┏━━

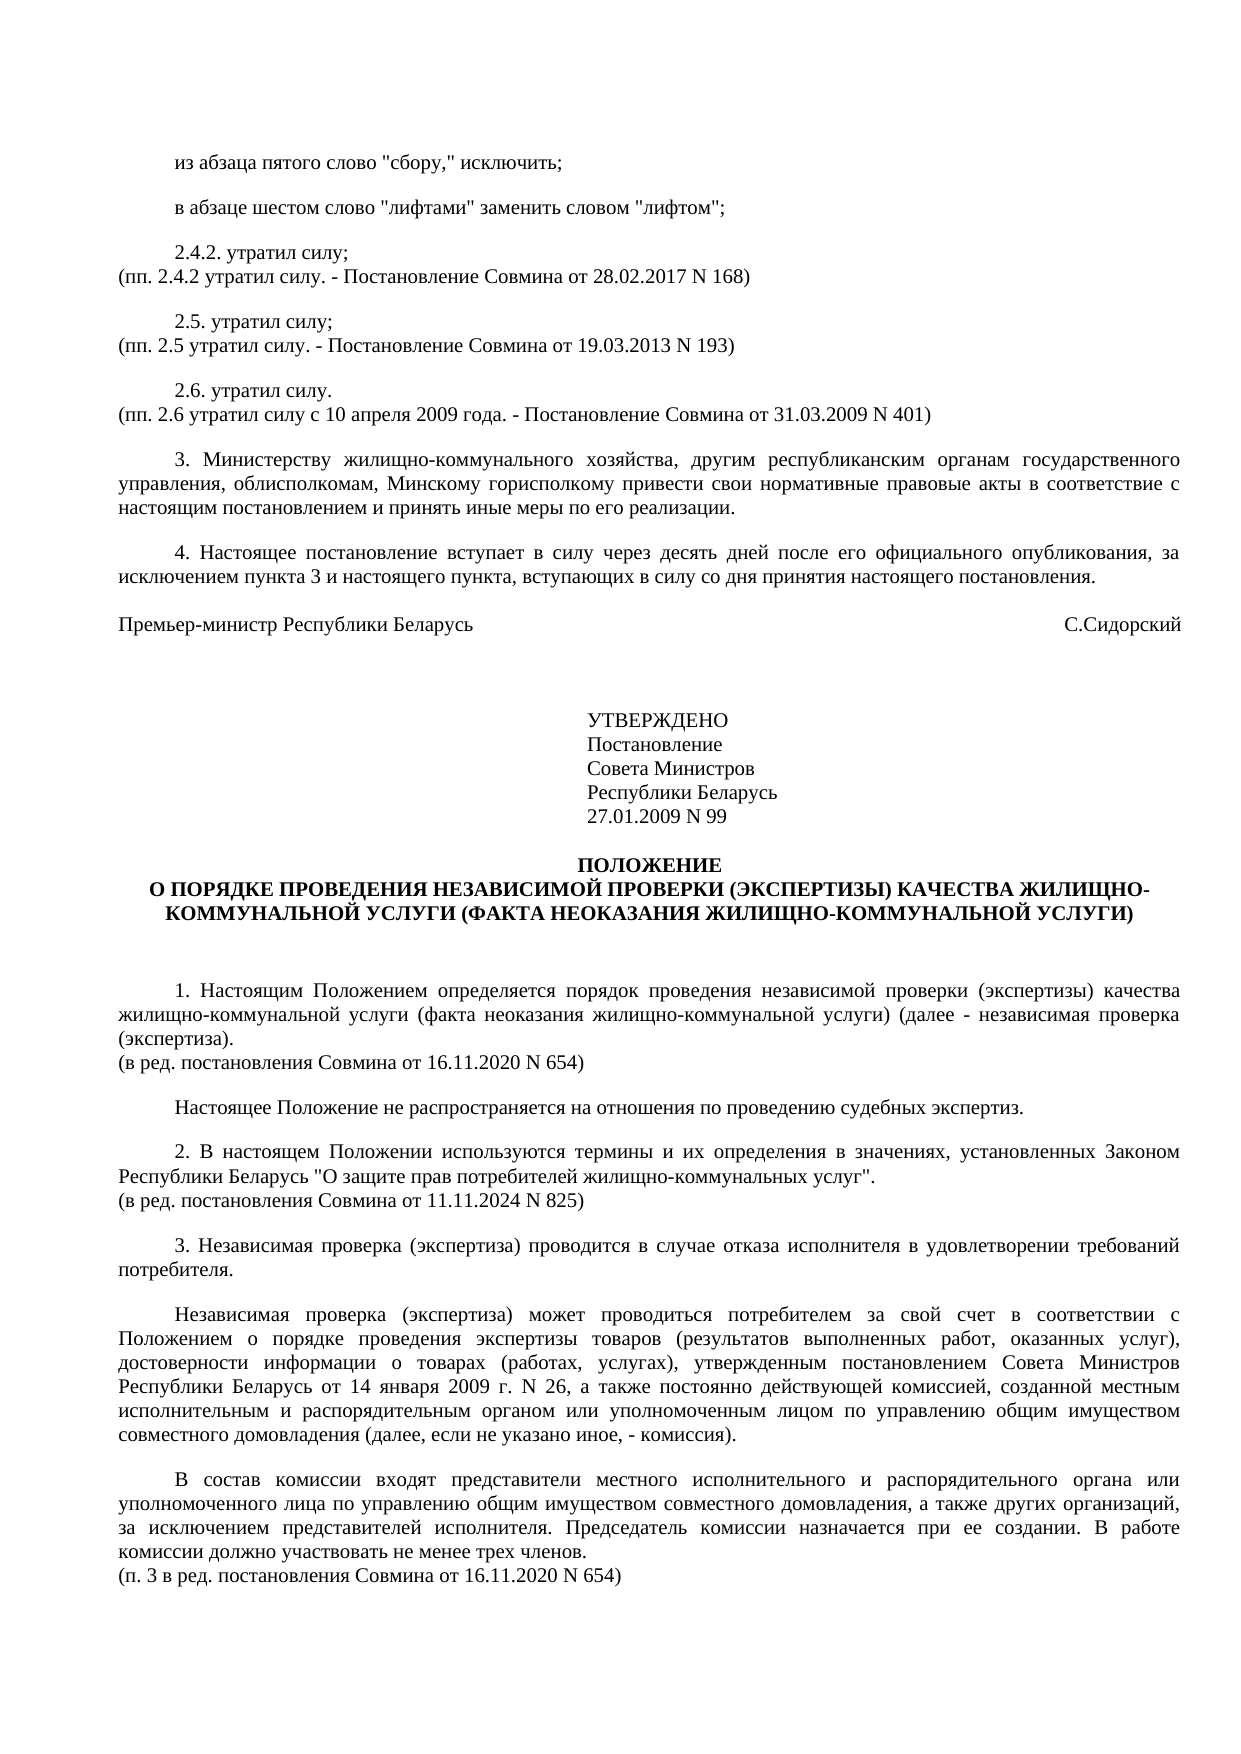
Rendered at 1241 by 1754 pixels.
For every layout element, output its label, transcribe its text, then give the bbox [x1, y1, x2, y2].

text 2.5. утратил силу; [118, 309, 1181, 333]
table_header Премьер-министр Республики Беларусь [118, 612, 649, 636]
text 27.01.2009 N 99 [295, 804, 1181, 828]
title ПОЛОЖЕНИЕ [118, 852, 1181, 877]
text (в ред. постановления Совмина от 16.11.2020 N 654) [118, 1050, 1181, 1074]
text Республики Беларусь [295, 780, 1181, 804]
text 4. Настоящее постановление вступает в силу через десять дней после его официального опубликования, за исключением пункта 3 и настоящего пункта, вступающих в силу со дня принятия настоящего постановления. [118, 540, 1181, 588]
text (п. 3 в ред. постановления Совмина от 16.11.2020 N 654) [118, 1563, 1181, 1587]
text 3. Независимая проверка (экспертиза) проводится в случае отказа исполнителя в удовлетворении требований потребителя. [118, 1232, 1181, 1281]
text 3. Министерству жилищно-коммунального хозяйства, другим республиканским органам государственного управления, облисполкомам, Минскому горисполкому привести свои нормативные правовые акты в соответствие с настоящим постановлением и принять иные меры по его реализации. [118, 447, 1181, 519]
text Настоящее Положение не распространяется на отношения по проведению судебных экспертиз. [118, 1094, 1181, 1119]
text Совета Министров [295, 756, 1181, 780]
text (пп. 2.5 утратил силу. - Постановление Совмина от 19.03.2013 N 193) [118, 333, 1181, 357]
text (пп. 2.4.2 утратил силу. - Постановление Совмина от 28.02.2017 N 168) [118, 264, 1181, 288]
title О ПОРЯДКЕ ПРОВЕДЕНИЯ НЕЗАВИСИМОЙ ПРОВЕРКИ (ЭКСПЕРТИЗЫ) КАЧЕСТВА ЖИЛИЩНО-КОММУНАЛЬНОЙ УСЛУГИ (ФАКТА НЕОКАЗАНИЯ ЖИЛИЩНО-КОММУНАЛЬНОЙ УСЛУГИ) [118, 877, 1181, 925]
text В состав комиссии входят представители местного исполнительного и распорядительного органа или уполномоченного лица по управлению общим имуществом совместного домовладения, а также других организаций, за исключением представителей исполнителя. Председатель комиссии назначается при ее создании. В работе комиссии должно участвовать не менее трех членов. [118, 1467, 1181, 1563]
text 2.4.2. утратил силу; [118, 240, 1181, 264]
text 2.6. утратил силу. [118, 378, 1181, 402]
text 1. Настоящим Положением определяется порядок проведения независимой проверки (экспертизы) качества жилищно-коммунальной услуги (факта неоказания жилищно-коммунальной услуги) (далее - независимая проверка (экспертиза). [118, 977, 1181, 1050]
text в абзаце шестом слово "лифтами" заменить словом "лифтом"; [118, 195, 1181, 219]
text УТВЕРЖДЕНО [295, 708, 1181, 732]
text из абзаца пятого слово "сбору," исключить; [118, 150, 1181, 174]
text 2. В настоящем Положении используются термины и их определения в значениях, установленных Законом Республики Беларусь "О защите прав потребителей жилищно-коммунальных услуг". [118, 1139, 1181, 1188]
text (в ред. постановления Совмина от 11.11.2024 N 825) [118, 1188, 1181, 1212]
text Постановление [295, 732, 1181, 756]
text (пп. 2.6 утратил силу с 10 апреля 2009 года. - Постановление Совмина от 31.03.2009 N 401) [118, 402, 1181, 426]
table_header С.Сидорский [650, 612, 1181, 636]
text Независимая проверка (экспертиза) может проводиться потребителем за свой счет в соответствии с Положением о порядке проведения экспертизы товаров (результатов выполненных работ, оказанных услуг), достоверности информации о товарах (работах, услугах), утвержденным постановлением Совета Министров Республики Беларусь от 14 января 2009 г. N 26, а также постоянно действующей комиссией, созданной местным исполнительным и распорядительным органом или уполномоченным лицом по управлению общим имуществом совместного домовладения (далее, если не указано иное, - комиссия). [118, 1301, 1181, 1446]
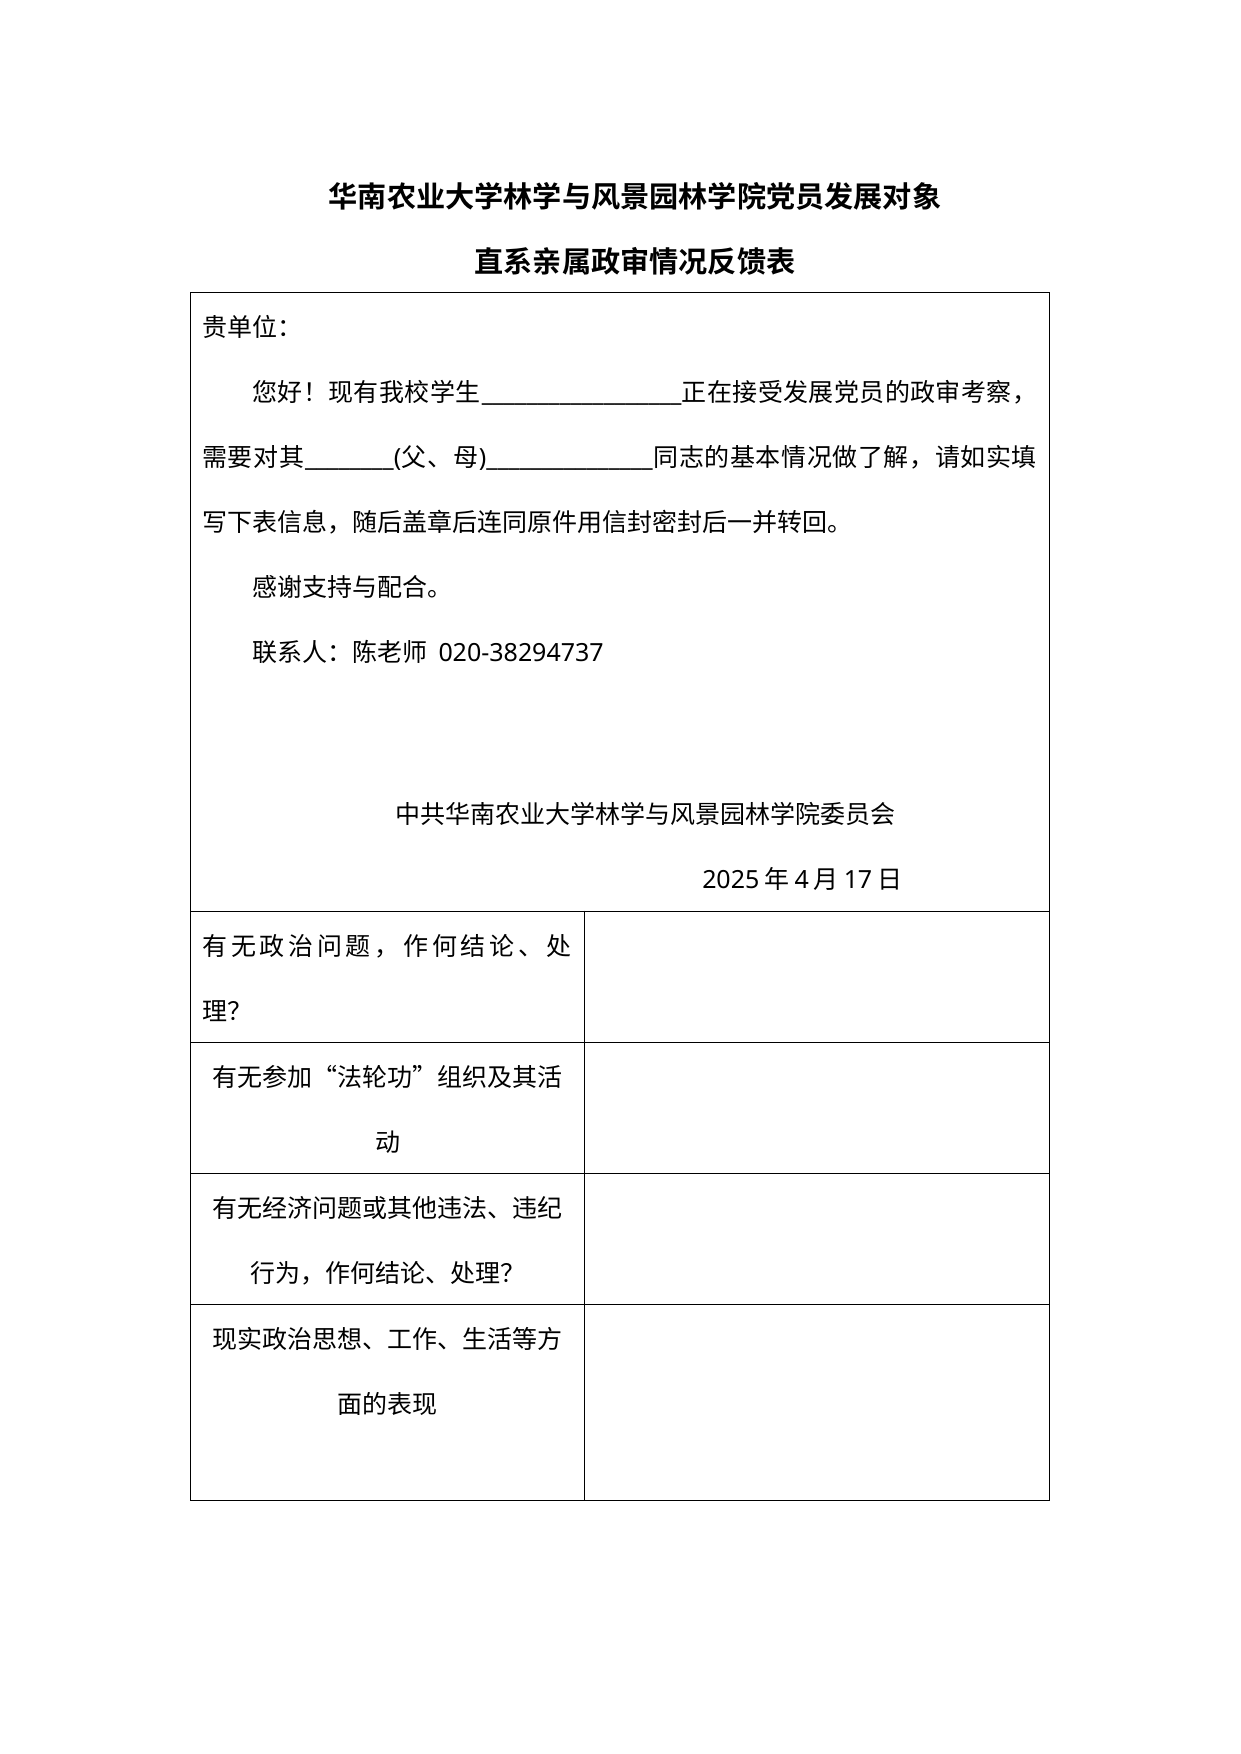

┗━━

(Action item): Where in the records does the word "Положением" appear? Copy each line that holds it.

(Response to this exercise):
text 1. Настоящим Положением определяется порядок проведения независимой проверки (экспертизы) качества жилищно-коммунальной услуги (факта неоказания жилищно-коммунальной услуги) (далее - независимая проверка (экспертиза). [118, 977, 1181, 1050]
text Независимая проверка (экспертиза) может проводиться потребителем за свой счет в соответствии с Положением о порядке проведения экспертизы товаров (результатов выполненных работ, оказанных услуг), достоверности информации о товарах (работах, услугах), утвержденным постановлением Совета Министров Республики Беларусь от 14 января 2009 г. N 26, а также постоянно действующей комиссией, созданной местным исполнительным и распорядительным органом или уполномоченным лицом по управлению общим имуществом совместного домовладения (далее, если не указано иное, - комиссия). [118, 1301, 1181, 1446]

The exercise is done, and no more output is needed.